Una parte, invece, va a finanziare i partiti e le loro campagne.
BERNA - «In Svizzera non esiste un finanziamento statale: i partiti si reggono sulle donazioni e sulle quote associative». Questa affermazione, ripetuta come un mantra, è un mito. Ogni anno, la Confederazione versa milioni di denaro pubblico ai gruppi parlamentari a Berna. Anche se il denaro dovrebbe essere utilizzato per gestire le loro segreterie, i partiti lo usano anche per finanziare le loro strutture, le campagne elettorali e referendarie. Il tutto senza rendere conto a nessuno, se non a loro stessi.
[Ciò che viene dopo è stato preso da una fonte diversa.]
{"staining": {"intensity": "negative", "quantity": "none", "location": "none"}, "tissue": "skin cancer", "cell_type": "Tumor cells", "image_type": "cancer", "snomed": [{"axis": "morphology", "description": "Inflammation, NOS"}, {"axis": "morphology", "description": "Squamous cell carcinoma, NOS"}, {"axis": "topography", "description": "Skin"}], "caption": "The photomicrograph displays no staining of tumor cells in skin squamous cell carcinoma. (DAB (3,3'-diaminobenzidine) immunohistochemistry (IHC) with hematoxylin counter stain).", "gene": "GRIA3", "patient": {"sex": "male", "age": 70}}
L'indagine è a cura de Le Matin Dimanche. Ogni gruppo riceve un'indennità di base di 144’500 franchi, più un importo forfettario, per ogni membro, di 26’800 franchi. La legge è molto precisa sull'utilizzo di queste somme: i gruppi ricevono un contributo annuale per coprire i costi della loro segreteria. E la segreteria del gruppo - è importante chiarirlo - è diversa dalla segreteria del partito. I soldi devono andare infatti alla prima, non alla seconda. E non devono essere utilizzati per le campagne elettorali.
L’inchiesta, però, sottolinea come, nei fatti, sia impossibile dire quale parte dei fondi pubblici sia effettivamente utilizzata per finanziare i partiti o le loro campagne politiche. Il legislatore ha previsto controlli più severi: entro la fine di marzo, i gruppi presentano alla delegazione amministrativa una relazione sull'utilizzo dei contributi ricevuti durante l'esercizio precedente.
Questa procedura, però, ha delle falle. In primo luogo, la delegazione amministrativa del Parlamento è composta da rappresentanti eletti che sono anche membri dei vari gruppi. Esiste quindi un problema di indipendenza, poiché i revisori coincidono con i controllati. In secondo luogo, i documenti presentati sono una sintesi. E, come dicono a taccuini chiusi gli ex membri, vengono adottati senza alcuna discussione. Nessuno ha interesse a esaminare i dettagli.
Le Matin Dimanche ha cercato, senza successo, di ottenere le relazioni. «Sono riservate e quindi non soggette alla legge sulla trasparenza», spiega Karin Burkhalter, servizio d’informazione del Parlamento.